O longa inicia-se com a nota certa. Um sonho interessante, seguido por uma análise psicológica deste e, logo depois, diálogos honestos entre seus personagens. E então a história lhe fisga. Aos poucos, o apego com a personagem de Anna é inevitável. Interpretada por Emily Browning de forma vulnerável e inocente, é exatamente o que a protagonista de um filme de terror teria que ser. As engrenagens do enredo começam a acelerar e é aí que o filme começa a passear por estradas habituais e corrosivas. Toda aquela situação de “garota que não é compreendida e começa a ser assombrada por fantasmas que querem ajuda†é algo passado e cansado. Os cineastas não se dão ao trabalho de compor estas idéias de formas mais criativas, acreditando muito no poder que o desfecho da obra terá para estes elementos. A questão é que nem sempre é o destino que importa, mas a jornada. O filme acerta na atmosfera, na belíssima trilha, na ótima fotografia e na utilização mínima de efeitos especiais, mas é infalível na hora de apostar em elementos usuais na composição do terror. Até a primeira hora de duração, o filme se situa na mera convenção. Ele se declara um terror sobrenatural, vez ou outra trabalha a complexidade de seus personagens mas quase sempre oscila o olhar mais astuto para o mais burocrático. E, nisso, a frivolidade do ato vem a tona. O terror é muito manjado para funcionar dignamente. Mas o drama humano e o suspense psicológico te deixam instigado e afim de conhecer qual fim terá está história tão estranhamente composta. E o desfecho é uma surpresa no melhor sentido da palavra. Traz consigo uma forte revira-volta e transforma o filme de então em um totalmente diferente. De repente, somos obrigados a perdoar falhas que apenas faziam parte da manipulação ilusória, mas ao mesmo tempo começamos a perceber furos e imperfeições. No fim das contas, o que mais importa é a força humana e psicológica que a história ganha, e o refresco que é testemunhar uma obra hollywoodiana retratar algo tão avesso ao gênero cansado de hoje em dia. E é aí que o filme ganha seu respeito.
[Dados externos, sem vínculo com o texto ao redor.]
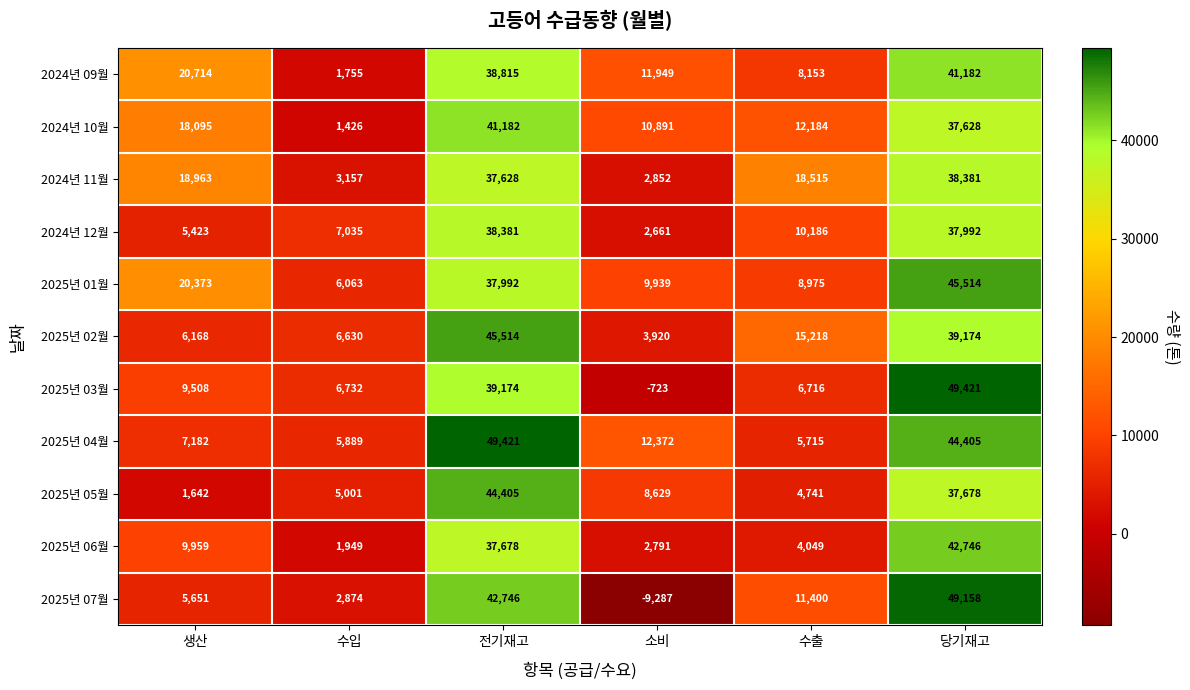

At 당기재고, list the series in order from largest to smallest.

2025년 03월, 2025년 07월, 2025년 01월, 2025년 04월, 2025년 06월, 2024년 09월, 2025년 02월, 2024년 11월, 2024년 12월, 2025년 05월, 2024년 10월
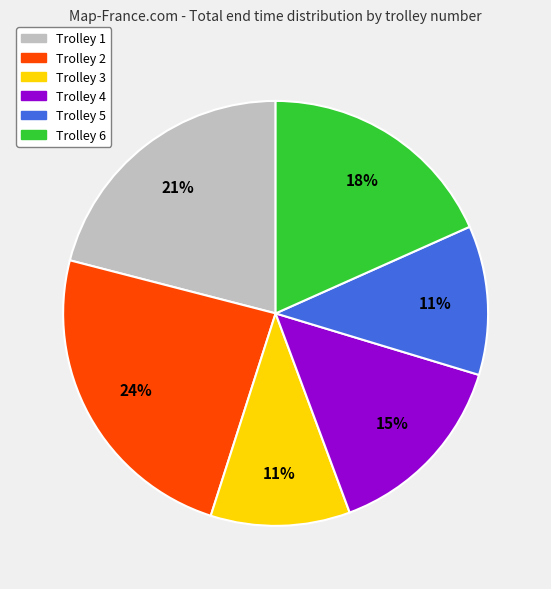

How many segments does this pie chart have?

6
É delicioso, ao fim da obra, analisar as questões psicológicas que cercam os personagens, suas reais intenções e o drama intenso que vivem. Mesmo que, de fato, os diretores (e o próprio roteiro) nunca realmente investem afundo nestas particularidades. A obra termina com mais ou menos noventa minutos de duração, e é inevitável imaginar um filme mais completo e maduro. Por ora, porém, basta. Tecnicamente, a obra satisfaz, ainda compondo cenas com movimentos de câmera sempre intrigantes. O elenco, por sua vez, é sempre proveitoso. Elizabeth Banks faz com que sua personagem equivocada ganhe estado de espírito e David Strathairn traz peso ao personagem do pai. O que temos, ao fim do filme, é uma obra que conseguiu reunir admirável número de virtudes em contraponto à falhas. E então nos tornamos mais aptos a entreolharmos estes tais defeitos para simplesmente apreciar o filme pelo o que ele é: entretenimento eficaz e levemente dignificado por valores escondidos entre pretensões óbvias. O que permanece contigo é a força humana do projeto, e isto é sempre bom (além de raro).